Reading in the text file (assuming you don't know the length of the range it will create, so only the startingCell is given):
Public Sub ReadInPlainText(startCell As Range, Optional textfilename As Variant)
If IsMissing(textfilename) Then textfilename = Application.GetOpenFilename("All Files (*.*), *.*", , "Select Text File to Read")
If textfilename = "" Then Exit Sub
Dim filelength As Long
Dim filenumber As Integer
filenumber = FreeFile
filelength = filelen(textfilename)
Dim text As String
Dim textlines As Variant
Open textfilename For Binary Access Read As filenumber
text = Space(filelength)
Get #filenumber, , text
'split the file with vbcrlf
textlines = Split(text, vbCrLf)
'output to range
Dim outputRange As Range
Set outputRange = startCell
Set outputRange = outputRange.Resize(UBound(textlines), 1)
outputRange.Value = Application.Transpose(textlines)
Close filenumber
End Sub
Conversely, if you need to write out a range to a text file, this does it quickly in one print statement (note: the file 'Open' type here is in text mode, not binary..unlike the read routine above).

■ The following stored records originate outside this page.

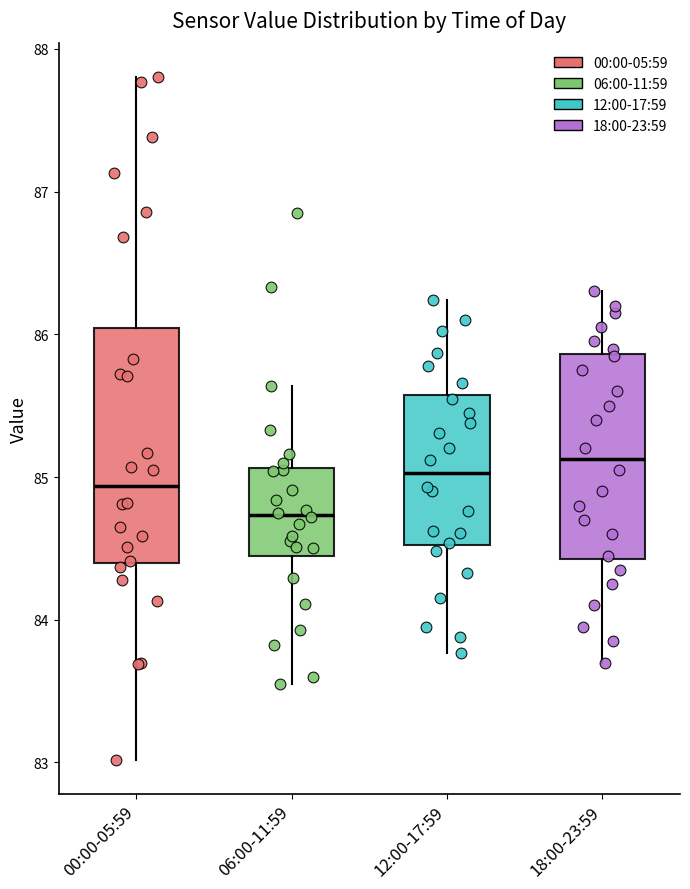

Where does the median line of the box for 00:00-05:59 sit on the y-axis? The values are not printed on the chart, so give them approximately, as read against the axis.

84.9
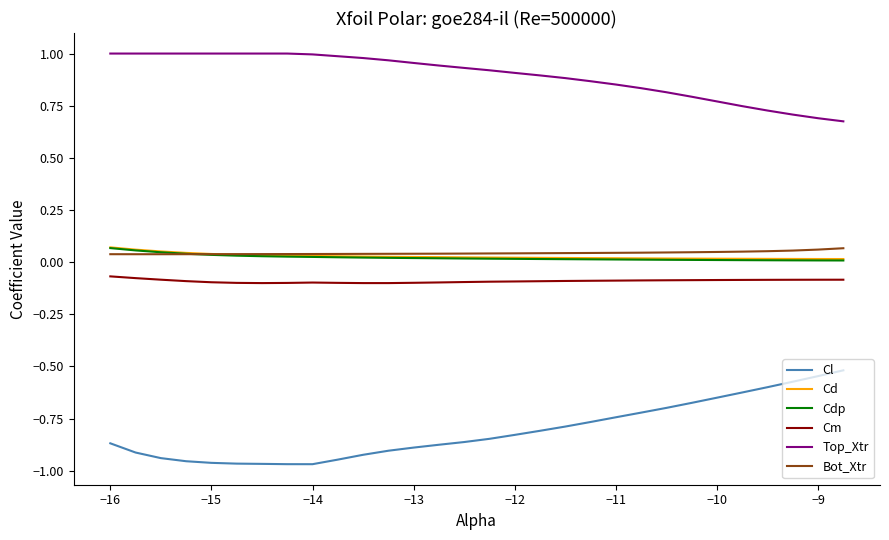

How many Bot_Xtr values are between 0 and 1?

30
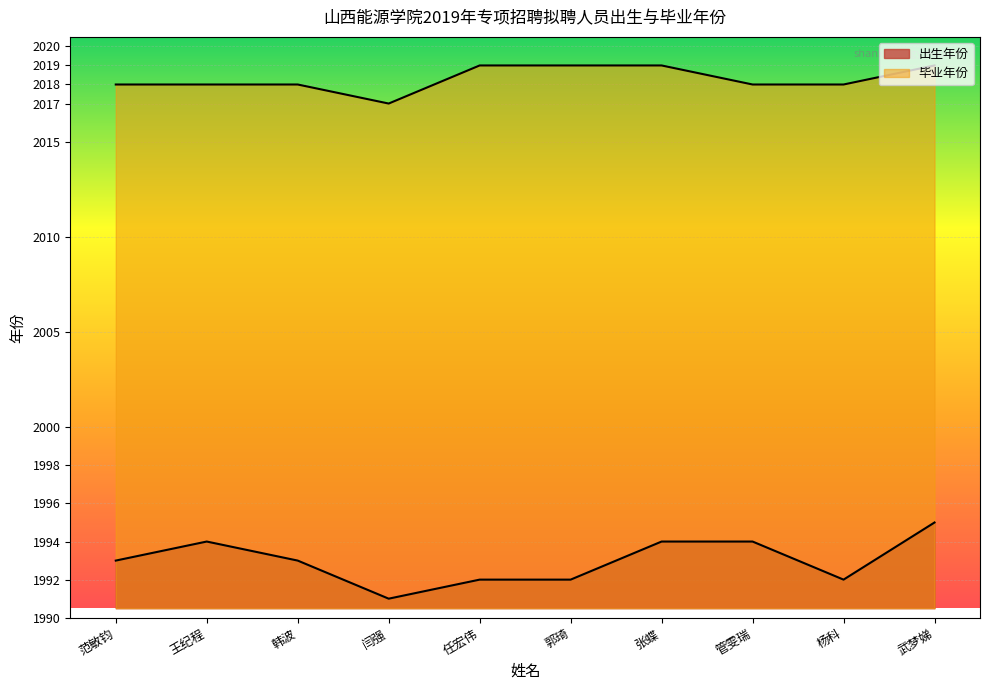

The value of 毕业年份 at 韩波 is 1123. True or false?

False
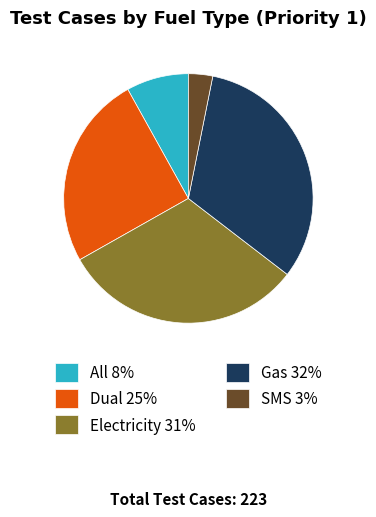

Which slice is the smallest?

SMS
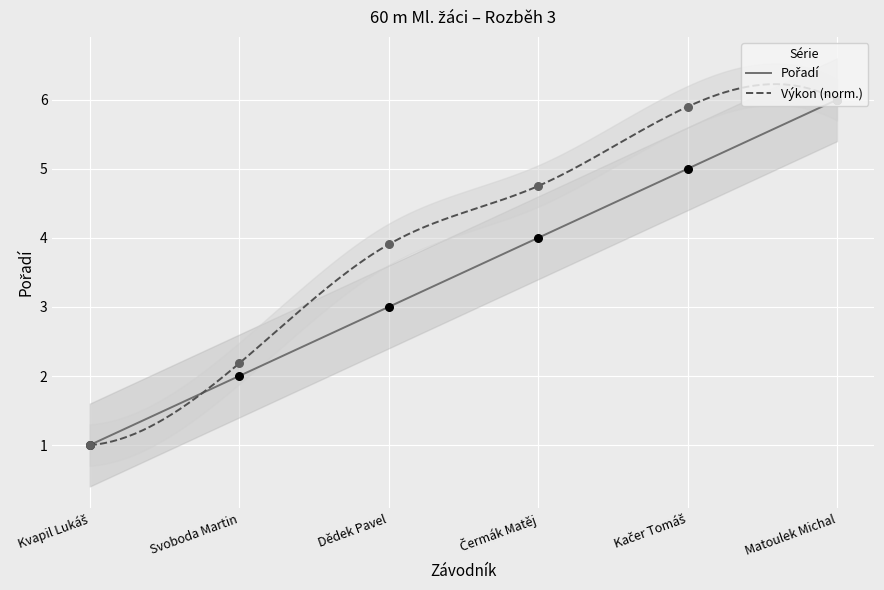

What are all the series names shown in the legend?

Pořadí, Výkon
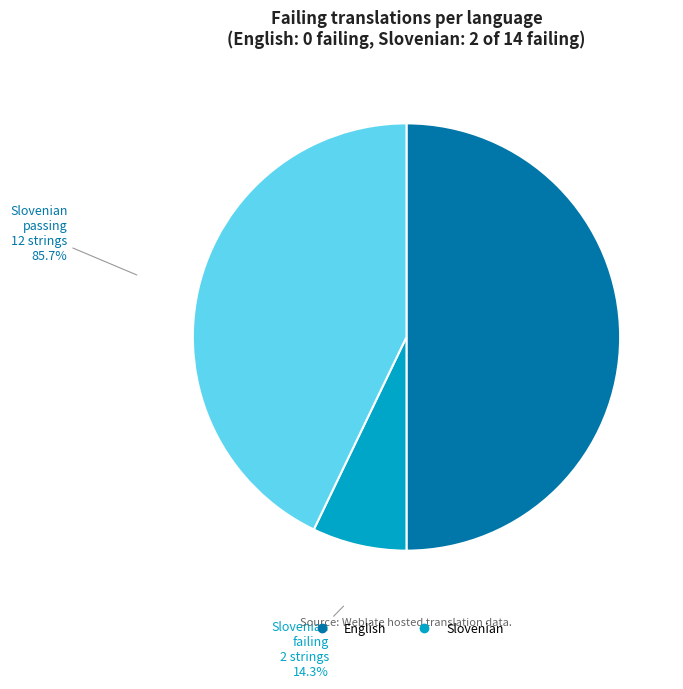

What is the change in value from English to Slovenian?

+2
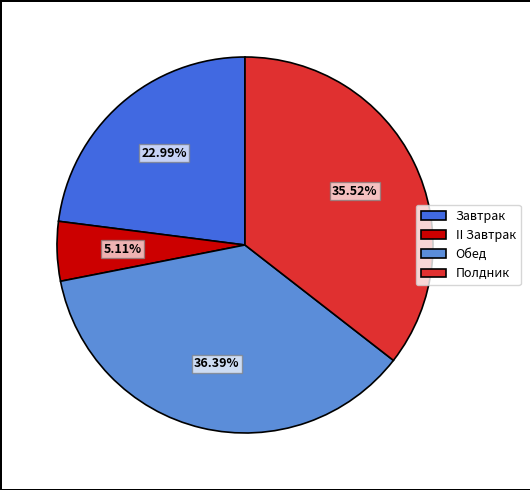

Between Завтрак and II Завтрак, which is larger?

Завтрак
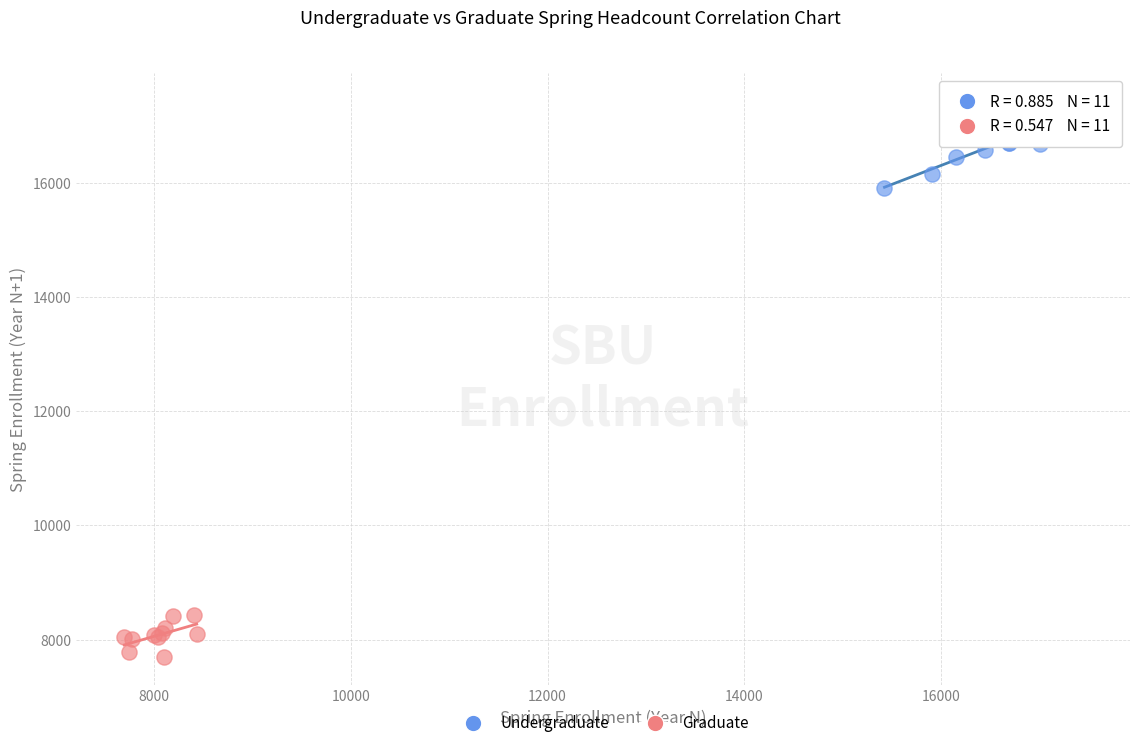

Which series contains the lowest Y value?

Graduate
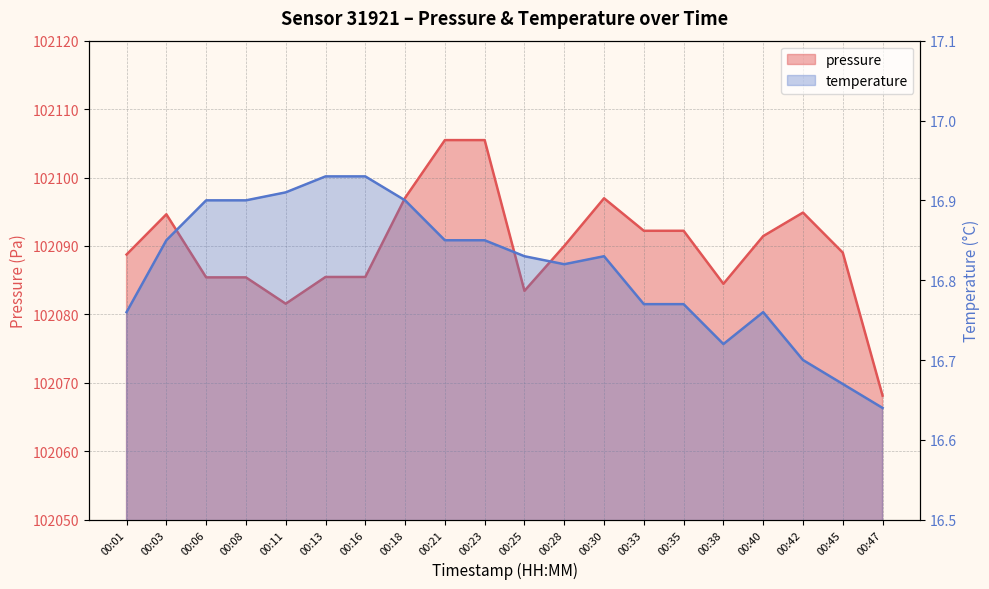

Which has a higher value, 00:06 or 00:01?

00:01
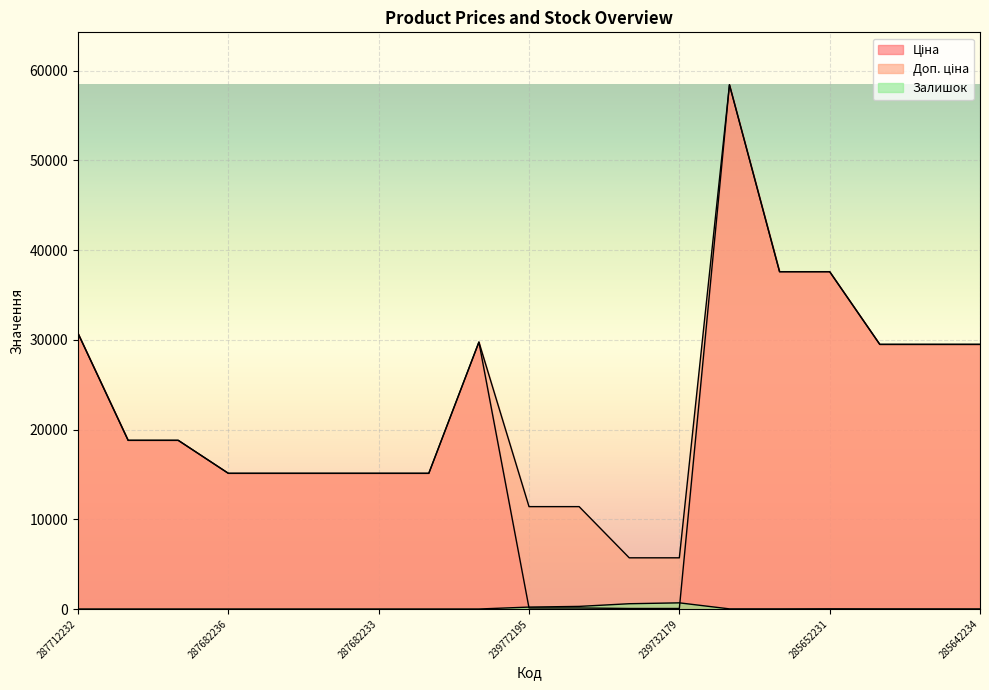

How many values in the Залишок series exceed 10?

9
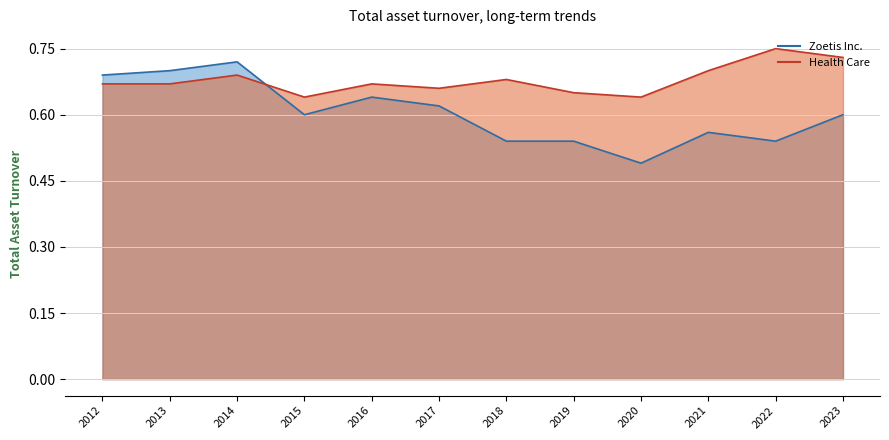

List the series in order of their overall mean, lowest first.

Zoetis Inc., Health Care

Public Sub WriteRangeAsPlainText(ExportRange As Range, Optional textfilename As Variant)
If IsMissing(textfilename) Then textfilename = Application.GetSaveAsFilename(FileFilter:="Text Files (*.txt), *.txt")
If textfilename = "" Then Exit Sub
Dim filenumber As Integer
filenumber = FreeFile
Open textfilename For Output As filenumber
Dim textlines() As Variant, outputvar As Variant
textlines = Application.Transpose(ExportRange.Value)
outputvar = Join(textlines, vbCrLf)
Print #filenumber, outputvar
Close filenumber
End Sub
Be careful when using Application.Transpose with a huge number of values. If you transpose values to a column, excel will assume you are assuming you transposed them from rows.
Max Column Limit < Max Row Limit, and it will only display the first (Max Column Limit) values, and anithing after that will be "N/A"
I just wanted to share some of my results...
I have text files, which apparently came from a Linux system, so I only have a vbLF/Chr(10) at the end of each line and not vbCR/Chr(13).
Note 1:
This meant that the Line Input method would read in the entire file, instead of just one line at a time.
From my research testing small (152KB) & large (2778LB) files, both on and off the network I found the following:
Open FileName For Input: Line Input was the slowest (See Note 1 above)
Open FileName For Binary Access Read: Input was the fastest for reading the whole file
FSO.OpenTextFile: ReadLine was fast, but a bit slower then Binary Input
Note 2:
If I just needed to check the file header (first 1-2 lines) to check if I had the proper file/format, then FSO.OpenTextFile was the
fastest, followed very closely by Binary Input.
The drawback with the Binary Input is that you have to know how many characters
you want to read.
On normal files, Line Input would also be a good
option as well, but I couldn't test due to Note 1.
Note 3:
Obviously, the files on the network showed the largest difference in read speed. They also showed the greatest benefit from reading the file a second time (although there are certainly memory buffers that come into play here).